Um tema que durante muito tempo ficou meio escondido nas conversas de bastidores do empresariado voltou com força ao centro do debate na Espanha, o aumento das faltas ao trabalho. Representantes do setor hoteleiro e do meio empresarial se reuniram em Madri para discutir os desafios da competitividade e apontaram o absentismo laboral como um dos problemas mais sensíveis da atualidade.

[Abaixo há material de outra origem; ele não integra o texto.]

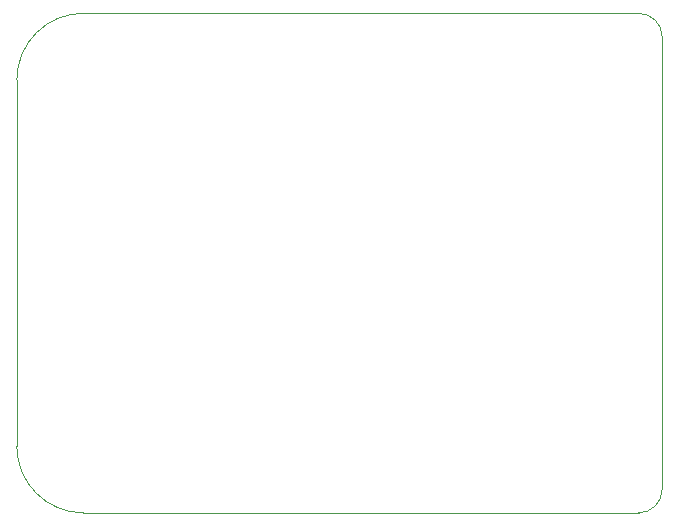
<source format=gbr>
%FSLAX34Y34*%
G04 Gerber Fmt 3.4, Leading zero omitted, Abs format*
G04 (created by PCBNEW (2014-03-19 BZR 4756)-product) date Fri 30 May 2014 14:37:37 BST*
%MOIN*%
G01*
G70*
G90*
G04 APERTURE LIST*
%ADD10C,0.005906*%
%ADD11C,0.003937*%
G04 APERTURE END LIST*
G54D10*
G54D11*
X54330Y-29468D02*
X35826Y-29468D01*
X55118Y-45334D02*
X55118Y-30255D01*
X54330Y-46122D02*
X53494Y-46122D01*
X55118Y-30255D02*
G75*
G03X54330Y-29468I-787J0D01*
G74*
G01*
X54330Y-46122D02*
G75*
G03X55118Y-45334I0J787D01*
G74*
G01*
X35826Y-46122D02*
X53494Y-46122D01*
X33602Y-31692D02*
X33602Y-43897D01*
X35826Y-29468D02*
G75*
G03X33602Y-31692I0J-2224D01*
G74*
G01*
X33602Y-43897D02*
G75*
G03X35826Y-46122I2224J0D01*
G74*
G01*
M02*

</source>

O encontro, realizado em um tradicional ciclo de debates voltado à indústria do turismo e dos serviços, reuniu empresários e dirigentes de entidades econômicas para tratar do papel das empresas no crescimento e na geração de emprego. Entre os pontos levantados, um chamou atenção pela urgência, o número crescente de trabalhadores que se ausentam dos seus postos tem provocado perdas relevantes de produtividade e organização dentro das empresas.
Durante a discussão, foram apresentados dados que dimensionam o fenômeno. Estima-se que, diariamente, cerca de 1,2 milhão de pessoas deixem de comparecer ao trabalho na Espanha. O impacto financeiro anual é expressivo e, segundo os empresários, afeta diretamente o funcionamento das companhias, especialmente em setores como hotelaria e turismo, que dependem de equipes completas para manter o padrão de atendimento.

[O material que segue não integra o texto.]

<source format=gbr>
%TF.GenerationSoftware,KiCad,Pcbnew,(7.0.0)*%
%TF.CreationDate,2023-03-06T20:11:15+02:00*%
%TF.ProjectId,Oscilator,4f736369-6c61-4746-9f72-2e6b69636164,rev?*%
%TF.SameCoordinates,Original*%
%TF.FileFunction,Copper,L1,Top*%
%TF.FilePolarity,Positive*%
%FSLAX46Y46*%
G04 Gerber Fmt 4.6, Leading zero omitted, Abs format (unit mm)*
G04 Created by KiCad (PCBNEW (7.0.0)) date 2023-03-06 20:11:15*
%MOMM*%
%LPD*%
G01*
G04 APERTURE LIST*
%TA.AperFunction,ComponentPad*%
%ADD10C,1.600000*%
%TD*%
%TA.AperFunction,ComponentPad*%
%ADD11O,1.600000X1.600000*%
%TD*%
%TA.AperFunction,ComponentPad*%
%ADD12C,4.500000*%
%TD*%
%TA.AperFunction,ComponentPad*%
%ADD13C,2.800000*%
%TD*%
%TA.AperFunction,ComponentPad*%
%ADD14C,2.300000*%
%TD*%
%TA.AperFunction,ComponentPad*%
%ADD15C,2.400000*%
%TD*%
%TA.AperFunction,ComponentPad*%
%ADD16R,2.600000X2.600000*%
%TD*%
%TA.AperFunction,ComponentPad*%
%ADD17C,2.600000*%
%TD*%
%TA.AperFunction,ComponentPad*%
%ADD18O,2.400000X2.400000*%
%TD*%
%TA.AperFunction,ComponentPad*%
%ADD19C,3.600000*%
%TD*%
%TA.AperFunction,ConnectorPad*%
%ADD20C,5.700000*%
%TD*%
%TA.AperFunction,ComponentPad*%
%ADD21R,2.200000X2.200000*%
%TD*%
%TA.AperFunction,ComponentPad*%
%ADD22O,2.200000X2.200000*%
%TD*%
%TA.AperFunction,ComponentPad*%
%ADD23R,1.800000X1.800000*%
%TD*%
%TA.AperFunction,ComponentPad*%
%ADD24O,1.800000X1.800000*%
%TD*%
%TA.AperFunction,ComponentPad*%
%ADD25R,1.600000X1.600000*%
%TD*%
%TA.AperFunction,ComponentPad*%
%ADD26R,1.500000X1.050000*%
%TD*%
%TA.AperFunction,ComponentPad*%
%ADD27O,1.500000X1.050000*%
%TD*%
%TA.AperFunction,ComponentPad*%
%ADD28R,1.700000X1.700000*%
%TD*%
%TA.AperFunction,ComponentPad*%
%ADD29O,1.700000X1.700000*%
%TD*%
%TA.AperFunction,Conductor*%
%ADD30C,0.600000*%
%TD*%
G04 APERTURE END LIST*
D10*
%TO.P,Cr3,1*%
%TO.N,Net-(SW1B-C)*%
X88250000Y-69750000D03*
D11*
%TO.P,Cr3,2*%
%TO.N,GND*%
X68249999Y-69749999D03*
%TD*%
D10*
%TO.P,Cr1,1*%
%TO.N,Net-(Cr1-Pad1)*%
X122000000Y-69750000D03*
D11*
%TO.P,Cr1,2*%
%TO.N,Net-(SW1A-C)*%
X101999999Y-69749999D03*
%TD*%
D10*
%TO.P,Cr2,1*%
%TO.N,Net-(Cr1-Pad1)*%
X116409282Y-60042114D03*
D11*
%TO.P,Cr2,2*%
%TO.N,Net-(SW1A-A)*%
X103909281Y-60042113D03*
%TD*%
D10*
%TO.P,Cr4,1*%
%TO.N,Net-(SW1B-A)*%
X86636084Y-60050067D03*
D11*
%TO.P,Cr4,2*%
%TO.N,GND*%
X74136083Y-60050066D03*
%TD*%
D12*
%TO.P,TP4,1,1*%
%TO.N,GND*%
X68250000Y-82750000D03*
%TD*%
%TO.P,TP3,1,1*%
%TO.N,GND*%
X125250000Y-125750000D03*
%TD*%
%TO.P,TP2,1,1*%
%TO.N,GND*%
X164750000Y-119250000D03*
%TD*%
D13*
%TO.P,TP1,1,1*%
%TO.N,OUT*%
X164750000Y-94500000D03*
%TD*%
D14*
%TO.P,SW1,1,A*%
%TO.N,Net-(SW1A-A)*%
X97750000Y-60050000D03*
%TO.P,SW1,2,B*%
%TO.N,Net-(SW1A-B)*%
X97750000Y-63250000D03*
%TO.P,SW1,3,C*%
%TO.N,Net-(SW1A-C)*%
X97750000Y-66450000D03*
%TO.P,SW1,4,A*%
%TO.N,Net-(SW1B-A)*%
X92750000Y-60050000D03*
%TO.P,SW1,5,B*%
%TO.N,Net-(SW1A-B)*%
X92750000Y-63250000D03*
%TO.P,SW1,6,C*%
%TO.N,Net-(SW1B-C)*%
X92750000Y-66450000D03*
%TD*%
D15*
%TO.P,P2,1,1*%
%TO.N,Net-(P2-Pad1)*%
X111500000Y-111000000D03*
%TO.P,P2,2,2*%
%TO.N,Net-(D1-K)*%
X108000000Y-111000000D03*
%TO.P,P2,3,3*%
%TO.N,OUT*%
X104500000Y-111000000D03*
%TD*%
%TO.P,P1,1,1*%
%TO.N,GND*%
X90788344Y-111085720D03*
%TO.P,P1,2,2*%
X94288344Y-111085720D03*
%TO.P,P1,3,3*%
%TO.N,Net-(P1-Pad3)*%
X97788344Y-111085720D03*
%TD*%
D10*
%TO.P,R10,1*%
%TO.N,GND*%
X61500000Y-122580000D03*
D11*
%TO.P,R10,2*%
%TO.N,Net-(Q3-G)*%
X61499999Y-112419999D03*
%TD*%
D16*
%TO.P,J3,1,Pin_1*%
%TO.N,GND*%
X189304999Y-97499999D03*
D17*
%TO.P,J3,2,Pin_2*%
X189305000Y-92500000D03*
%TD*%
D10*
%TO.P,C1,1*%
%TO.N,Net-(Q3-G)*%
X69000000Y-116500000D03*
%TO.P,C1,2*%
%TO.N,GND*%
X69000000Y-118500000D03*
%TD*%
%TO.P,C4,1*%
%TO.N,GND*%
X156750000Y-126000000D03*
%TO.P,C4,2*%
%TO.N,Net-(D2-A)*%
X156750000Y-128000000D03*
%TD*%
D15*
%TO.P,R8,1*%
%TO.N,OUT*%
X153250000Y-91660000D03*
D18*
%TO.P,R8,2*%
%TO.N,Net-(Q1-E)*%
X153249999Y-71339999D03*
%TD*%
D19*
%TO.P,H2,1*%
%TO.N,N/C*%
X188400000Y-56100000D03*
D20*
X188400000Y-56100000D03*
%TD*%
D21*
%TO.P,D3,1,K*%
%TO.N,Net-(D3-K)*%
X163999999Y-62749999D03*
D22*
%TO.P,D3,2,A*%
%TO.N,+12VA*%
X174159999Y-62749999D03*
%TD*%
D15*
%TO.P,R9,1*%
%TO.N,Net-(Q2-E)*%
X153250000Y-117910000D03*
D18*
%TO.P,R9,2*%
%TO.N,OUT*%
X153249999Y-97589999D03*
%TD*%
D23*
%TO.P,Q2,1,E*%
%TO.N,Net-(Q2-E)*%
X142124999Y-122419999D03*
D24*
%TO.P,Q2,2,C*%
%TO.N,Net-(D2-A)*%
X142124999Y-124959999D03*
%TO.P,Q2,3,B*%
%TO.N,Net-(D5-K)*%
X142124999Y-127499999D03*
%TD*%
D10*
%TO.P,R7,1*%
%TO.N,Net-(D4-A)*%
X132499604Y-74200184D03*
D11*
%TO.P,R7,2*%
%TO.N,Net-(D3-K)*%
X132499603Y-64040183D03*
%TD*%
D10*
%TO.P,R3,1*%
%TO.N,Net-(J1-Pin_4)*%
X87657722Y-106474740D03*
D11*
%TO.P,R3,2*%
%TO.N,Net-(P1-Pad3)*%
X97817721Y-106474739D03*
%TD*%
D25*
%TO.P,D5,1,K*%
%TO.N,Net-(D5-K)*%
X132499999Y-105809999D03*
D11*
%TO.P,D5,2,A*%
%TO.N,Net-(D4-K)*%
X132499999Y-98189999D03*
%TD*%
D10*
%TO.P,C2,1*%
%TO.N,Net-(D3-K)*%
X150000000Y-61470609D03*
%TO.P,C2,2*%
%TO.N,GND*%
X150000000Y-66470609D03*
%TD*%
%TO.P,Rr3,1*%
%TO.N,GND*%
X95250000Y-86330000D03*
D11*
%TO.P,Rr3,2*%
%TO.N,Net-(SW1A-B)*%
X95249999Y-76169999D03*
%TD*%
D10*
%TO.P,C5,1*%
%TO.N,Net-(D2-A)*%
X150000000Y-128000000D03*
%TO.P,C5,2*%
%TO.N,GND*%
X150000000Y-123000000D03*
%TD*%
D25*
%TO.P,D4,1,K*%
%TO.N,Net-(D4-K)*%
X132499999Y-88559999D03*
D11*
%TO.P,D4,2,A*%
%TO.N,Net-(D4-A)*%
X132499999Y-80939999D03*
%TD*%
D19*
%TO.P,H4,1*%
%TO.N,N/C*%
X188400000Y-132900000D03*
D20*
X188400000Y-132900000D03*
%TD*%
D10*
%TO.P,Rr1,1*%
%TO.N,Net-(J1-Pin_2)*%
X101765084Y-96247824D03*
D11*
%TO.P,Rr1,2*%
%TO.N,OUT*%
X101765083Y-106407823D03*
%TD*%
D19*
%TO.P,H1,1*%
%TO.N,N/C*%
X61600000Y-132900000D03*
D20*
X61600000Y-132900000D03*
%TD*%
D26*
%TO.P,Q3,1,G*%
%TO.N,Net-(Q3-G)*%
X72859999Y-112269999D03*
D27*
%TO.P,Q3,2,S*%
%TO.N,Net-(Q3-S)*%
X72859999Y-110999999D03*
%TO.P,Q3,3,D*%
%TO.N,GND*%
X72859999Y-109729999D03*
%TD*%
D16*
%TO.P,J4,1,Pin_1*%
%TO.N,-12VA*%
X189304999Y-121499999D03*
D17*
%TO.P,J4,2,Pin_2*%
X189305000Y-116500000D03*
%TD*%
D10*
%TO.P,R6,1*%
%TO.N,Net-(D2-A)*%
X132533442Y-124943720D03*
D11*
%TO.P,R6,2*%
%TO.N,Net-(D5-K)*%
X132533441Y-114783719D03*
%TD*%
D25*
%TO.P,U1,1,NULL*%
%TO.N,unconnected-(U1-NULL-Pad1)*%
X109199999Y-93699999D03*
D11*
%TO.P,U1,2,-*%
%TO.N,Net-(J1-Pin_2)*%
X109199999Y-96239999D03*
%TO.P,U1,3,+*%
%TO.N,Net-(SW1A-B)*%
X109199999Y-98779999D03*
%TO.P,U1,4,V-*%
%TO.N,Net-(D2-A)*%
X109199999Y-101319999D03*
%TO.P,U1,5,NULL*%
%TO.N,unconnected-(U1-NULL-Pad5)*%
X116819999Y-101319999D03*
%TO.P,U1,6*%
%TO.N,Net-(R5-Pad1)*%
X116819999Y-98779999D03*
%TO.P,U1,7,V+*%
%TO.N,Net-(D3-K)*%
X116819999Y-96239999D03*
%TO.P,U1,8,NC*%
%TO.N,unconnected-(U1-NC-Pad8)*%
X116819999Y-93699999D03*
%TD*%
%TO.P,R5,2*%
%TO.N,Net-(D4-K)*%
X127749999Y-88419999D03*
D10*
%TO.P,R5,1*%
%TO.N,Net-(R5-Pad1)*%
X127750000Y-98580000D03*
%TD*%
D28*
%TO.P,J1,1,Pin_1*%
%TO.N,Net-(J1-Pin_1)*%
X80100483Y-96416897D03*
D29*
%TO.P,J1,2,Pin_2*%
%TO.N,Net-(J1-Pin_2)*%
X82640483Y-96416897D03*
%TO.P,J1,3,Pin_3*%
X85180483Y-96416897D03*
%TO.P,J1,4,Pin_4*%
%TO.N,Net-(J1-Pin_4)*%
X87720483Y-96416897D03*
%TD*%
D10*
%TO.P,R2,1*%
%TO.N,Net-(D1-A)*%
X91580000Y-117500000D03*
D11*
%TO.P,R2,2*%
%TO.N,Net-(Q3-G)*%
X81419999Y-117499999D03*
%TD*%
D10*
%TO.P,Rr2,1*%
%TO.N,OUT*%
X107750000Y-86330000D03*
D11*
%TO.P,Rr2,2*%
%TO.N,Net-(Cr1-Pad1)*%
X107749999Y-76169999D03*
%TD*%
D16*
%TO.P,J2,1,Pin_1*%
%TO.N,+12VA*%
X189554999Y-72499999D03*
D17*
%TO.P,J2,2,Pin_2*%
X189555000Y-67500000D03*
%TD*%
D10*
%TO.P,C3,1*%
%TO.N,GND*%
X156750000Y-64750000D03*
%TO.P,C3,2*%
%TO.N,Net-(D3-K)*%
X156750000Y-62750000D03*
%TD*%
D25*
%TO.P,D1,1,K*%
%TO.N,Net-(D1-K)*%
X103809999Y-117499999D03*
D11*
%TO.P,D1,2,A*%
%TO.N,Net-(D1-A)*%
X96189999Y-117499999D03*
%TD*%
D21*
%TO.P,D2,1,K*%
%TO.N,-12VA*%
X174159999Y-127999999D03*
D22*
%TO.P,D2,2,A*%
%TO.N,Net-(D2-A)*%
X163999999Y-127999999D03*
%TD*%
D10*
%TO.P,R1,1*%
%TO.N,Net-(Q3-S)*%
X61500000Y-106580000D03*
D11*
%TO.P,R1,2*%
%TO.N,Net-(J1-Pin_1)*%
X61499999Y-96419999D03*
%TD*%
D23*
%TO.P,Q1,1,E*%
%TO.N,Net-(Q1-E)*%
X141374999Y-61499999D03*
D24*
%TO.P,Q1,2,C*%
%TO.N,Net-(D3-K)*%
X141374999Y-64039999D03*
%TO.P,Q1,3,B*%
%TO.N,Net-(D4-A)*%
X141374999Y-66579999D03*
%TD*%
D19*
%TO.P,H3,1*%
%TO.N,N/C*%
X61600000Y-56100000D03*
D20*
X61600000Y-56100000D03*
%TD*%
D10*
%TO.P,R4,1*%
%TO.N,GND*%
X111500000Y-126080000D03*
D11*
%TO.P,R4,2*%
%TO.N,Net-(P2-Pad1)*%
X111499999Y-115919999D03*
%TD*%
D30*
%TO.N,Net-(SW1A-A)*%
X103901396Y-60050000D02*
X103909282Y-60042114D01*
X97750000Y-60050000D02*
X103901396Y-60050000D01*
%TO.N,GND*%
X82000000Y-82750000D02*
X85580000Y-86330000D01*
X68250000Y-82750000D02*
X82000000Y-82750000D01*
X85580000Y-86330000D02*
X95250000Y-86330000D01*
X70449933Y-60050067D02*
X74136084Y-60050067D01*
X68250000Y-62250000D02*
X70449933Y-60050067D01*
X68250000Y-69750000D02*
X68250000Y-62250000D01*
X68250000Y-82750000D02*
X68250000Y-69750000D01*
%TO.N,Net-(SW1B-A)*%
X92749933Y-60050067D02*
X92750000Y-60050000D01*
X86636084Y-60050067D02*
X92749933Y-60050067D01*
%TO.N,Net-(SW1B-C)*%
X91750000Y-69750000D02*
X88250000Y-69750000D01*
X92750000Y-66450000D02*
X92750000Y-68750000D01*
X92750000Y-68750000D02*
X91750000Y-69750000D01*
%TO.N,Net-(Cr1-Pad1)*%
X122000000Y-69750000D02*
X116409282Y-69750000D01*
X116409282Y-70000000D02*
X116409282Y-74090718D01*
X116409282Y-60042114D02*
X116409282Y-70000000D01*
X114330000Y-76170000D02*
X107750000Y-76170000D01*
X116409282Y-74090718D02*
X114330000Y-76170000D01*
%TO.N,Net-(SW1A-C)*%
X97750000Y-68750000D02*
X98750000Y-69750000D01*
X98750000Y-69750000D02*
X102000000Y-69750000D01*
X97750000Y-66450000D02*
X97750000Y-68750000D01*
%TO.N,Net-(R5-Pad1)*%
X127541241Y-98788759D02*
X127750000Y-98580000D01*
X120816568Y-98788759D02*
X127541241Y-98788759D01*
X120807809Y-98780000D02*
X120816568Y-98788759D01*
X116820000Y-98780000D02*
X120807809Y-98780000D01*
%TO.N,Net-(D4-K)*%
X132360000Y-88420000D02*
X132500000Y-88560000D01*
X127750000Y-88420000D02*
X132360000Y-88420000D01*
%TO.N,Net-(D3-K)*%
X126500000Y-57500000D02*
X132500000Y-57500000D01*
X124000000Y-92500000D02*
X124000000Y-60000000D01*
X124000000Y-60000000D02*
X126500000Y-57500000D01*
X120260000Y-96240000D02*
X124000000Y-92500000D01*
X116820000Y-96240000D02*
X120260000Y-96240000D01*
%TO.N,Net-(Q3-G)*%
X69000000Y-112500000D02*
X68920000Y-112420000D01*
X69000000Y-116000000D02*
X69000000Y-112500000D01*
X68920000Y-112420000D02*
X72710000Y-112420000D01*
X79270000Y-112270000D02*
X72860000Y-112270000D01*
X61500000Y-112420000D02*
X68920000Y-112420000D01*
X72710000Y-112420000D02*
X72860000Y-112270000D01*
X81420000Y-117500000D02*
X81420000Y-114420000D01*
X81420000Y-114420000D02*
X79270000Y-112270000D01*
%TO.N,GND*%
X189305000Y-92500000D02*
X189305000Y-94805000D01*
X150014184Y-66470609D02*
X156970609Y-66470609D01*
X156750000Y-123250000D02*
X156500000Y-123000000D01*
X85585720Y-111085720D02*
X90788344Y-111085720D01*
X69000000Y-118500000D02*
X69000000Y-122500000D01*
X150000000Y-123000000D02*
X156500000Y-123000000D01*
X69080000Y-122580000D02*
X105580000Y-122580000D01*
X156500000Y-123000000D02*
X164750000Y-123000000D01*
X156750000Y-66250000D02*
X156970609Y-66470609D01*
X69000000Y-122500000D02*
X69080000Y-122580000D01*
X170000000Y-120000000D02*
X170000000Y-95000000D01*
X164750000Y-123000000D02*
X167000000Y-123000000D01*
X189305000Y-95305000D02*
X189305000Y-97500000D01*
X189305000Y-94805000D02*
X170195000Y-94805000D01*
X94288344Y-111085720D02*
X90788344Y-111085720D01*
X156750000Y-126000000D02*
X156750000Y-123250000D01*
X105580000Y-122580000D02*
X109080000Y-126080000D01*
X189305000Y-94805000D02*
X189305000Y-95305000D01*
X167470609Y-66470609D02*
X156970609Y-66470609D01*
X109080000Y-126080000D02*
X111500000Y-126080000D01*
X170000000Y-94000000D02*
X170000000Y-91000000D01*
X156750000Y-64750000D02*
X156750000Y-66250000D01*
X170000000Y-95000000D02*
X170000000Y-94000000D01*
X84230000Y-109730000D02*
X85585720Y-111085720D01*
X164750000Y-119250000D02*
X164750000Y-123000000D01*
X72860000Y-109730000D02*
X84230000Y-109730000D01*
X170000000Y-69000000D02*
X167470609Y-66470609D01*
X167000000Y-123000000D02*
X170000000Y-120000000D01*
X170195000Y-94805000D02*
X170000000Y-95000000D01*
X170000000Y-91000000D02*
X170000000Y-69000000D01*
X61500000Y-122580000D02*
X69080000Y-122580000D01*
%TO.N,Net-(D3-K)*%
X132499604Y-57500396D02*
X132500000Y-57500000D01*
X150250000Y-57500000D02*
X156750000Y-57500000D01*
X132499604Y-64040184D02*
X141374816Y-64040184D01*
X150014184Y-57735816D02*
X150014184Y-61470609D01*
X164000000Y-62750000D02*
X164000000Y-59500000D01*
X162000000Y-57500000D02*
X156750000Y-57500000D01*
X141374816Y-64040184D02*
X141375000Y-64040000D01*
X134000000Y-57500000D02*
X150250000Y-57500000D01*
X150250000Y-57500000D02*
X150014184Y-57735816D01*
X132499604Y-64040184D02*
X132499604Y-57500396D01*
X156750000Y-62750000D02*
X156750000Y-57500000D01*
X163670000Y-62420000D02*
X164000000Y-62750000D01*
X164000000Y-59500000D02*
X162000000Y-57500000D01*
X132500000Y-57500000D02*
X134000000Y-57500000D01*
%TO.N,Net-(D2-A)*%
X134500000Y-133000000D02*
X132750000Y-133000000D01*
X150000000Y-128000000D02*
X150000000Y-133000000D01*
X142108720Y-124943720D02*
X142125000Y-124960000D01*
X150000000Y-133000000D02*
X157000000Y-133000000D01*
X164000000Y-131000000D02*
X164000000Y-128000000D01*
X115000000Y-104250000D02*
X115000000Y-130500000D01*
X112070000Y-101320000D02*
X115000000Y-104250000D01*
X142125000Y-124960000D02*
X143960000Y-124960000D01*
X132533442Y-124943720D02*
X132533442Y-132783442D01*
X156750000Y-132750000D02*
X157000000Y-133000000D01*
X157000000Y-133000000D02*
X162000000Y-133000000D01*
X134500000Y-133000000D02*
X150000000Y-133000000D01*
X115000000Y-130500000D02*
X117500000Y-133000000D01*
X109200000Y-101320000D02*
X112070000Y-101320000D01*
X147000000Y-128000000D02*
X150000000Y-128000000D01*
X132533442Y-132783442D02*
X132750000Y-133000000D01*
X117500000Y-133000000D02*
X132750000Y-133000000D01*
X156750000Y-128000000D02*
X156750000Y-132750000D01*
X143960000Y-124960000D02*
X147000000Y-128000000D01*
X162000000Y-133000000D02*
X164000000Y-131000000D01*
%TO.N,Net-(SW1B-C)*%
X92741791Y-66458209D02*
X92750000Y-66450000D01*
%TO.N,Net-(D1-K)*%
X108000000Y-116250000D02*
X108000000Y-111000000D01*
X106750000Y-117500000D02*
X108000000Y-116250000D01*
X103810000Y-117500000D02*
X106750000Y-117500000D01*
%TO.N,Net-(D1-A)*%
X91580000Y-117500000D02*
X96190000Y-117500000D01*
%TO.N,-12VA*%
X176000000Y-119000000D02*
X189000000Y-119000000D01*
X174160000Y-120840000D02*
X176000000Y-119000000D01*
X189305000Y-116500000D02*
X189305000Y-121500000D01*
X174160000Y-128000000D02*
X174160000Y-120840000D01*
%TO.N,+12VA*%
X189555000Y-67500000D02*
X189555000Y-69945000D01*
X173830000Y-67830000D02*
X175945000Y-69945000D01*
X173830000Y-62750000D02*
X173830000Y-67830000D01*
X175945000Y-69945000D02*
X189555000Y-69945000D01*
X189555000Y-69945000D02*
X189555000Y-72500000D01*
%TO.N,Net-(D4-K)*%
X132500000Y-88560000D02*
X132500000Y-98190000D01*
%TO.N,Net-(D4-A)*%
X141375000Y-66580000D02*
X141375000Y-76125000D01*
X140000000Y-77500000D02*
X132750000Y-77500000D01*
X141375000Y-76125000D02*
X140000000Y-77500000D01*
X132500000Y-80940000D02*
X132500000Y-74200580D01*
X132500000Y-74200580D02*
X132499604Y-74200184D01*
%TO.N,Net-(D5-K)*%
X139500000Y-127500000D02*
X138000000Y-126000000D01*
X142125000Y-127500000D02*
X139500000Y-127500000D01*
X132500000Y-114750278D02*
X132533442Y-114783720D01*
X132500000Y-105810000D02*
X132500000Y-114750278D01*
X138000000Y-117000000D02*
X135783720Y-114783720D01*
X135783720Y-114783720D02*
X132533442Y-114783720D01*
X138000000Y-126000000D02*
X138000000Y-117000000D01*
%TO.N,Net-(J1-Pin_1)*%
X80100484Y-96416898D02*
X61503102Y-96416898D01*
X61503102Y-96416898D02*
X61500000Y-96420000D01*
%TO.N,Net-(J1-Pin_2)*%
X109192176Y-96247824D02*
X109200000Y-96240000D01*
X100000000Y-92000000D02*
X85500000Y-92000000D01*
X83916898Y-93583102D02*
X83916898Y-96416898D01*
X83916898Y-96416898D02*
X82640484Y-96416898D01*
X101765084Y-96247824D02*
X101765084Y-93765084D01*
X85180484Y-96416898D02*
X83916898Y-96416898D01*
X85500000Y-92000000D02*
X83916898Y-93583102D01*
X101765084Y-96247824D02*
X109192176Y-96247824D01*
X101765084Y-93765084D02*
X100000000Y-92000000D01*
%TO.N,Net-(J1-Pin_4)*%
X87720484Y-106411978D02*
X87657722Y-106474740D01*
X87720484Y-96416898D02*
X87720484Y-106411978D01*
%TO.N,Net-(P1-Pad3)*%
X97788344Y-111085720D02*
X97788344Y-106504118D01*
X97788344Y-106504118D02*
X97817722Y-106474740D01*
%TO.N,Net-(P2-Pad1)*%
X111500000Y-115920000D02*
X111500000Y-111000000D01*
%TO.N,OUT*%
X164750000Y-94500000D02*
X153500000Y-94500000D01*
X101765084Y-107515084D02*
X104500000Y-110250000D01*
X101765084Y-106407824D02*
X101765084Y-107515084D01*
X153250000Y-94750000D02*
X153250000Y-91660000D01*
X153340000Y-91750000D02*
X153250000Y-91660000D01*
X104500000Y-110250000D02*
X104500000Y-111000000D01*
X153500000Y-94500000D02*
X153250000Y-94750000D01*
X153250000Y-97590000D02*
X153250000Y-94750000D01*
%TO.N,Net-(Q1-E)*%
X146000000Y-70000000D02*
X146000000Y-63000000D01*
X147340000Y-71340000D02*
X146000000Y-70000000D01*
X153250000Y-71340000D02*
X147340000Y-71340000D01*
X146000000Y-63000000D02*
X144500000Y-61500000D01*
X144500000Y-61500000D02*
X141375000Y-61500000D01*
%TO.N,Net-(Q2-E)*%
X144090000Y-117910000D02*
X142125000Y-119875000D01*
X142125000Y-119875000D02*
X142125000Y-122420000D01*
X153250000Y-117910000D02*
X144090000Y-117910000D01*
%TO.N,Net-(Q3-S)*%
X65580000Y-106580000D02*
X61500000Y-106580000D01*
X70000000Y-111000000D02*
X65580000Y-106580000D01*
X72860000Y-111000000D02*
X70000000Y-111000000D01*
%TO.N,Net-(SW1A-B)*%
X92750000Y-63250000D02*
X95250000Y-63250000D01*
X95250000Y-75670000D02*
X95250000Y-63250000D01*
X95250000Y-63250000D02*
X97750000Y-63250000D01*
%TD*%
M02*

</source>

Lideranças empresariais destacaram que o absentismo deixou de ser um problema pontual e passou a ter reflexos estruturais na economia. As ausências frequentes, sobretudo quando não justificadas, geram sobrecarga para os demais trabalhadores, dificultam a gestão das equipes e reduzem a eficiência operacional. Em serviços que funcionam em ritmo contínuo, como hotéis, restaurantes e transportes, qualquer desfalque inesperado pode comprometer a rotina e a experiência do cliente.
O presidente do Grupo Hotusa, Amancio López, classificou o tema como uma questão que precisa ser debatida com mais franqueza. Para ele, as faltas recorrentes representam uma perda significativa de produtividade e não podem continuar sendo tratadas como assunto secundário. A avaliação foi compartilhada por outros representantes empresariais presentes, que defenderam a necessidade de enfrentar o problema de forma aberta e com base em dados.
Outro ponto forte do debate foi o ambiente regulatório. Empresários apontaram que o excesso de normas e a carga burocrática ainda são entraves para o desenvolvimento das empresas. Em alguns casos, afirmaram, os custos administrativos e regulatórios acabam pesando tanto quanto barreiras comerciais. A reivindicação central é por mais segurança jurídica, estabilidade institucional e condições que favoreçam o investimento e o crescimento empresarial.
Apesar das críticas, o setor turístico espanhol foi descrito como robusto e competitivo. A avaliação é que o país construiu, ao longo das últimas décadas, uma estrutura empresarial sólida no turismo, capaz de atrair visitantes e gerar empregos em larga escala. No entanto, os desafios ligados à produtividade, à formação de profissionais e à retenção de talentos seguem no radar dos empresários.
Ao final do encontro, ficou a percepção de que o absentismo laboral se consolidou como um dos temas mais sensíveis para a economia espanhola no momento. A discussão, antes restrita a departamentos internos de recursos humanos, agora ganha espaço em fóruns públicos e empresariais, refletindo a preocupação com os impactos no desempenho das empresas e na competitividade do país.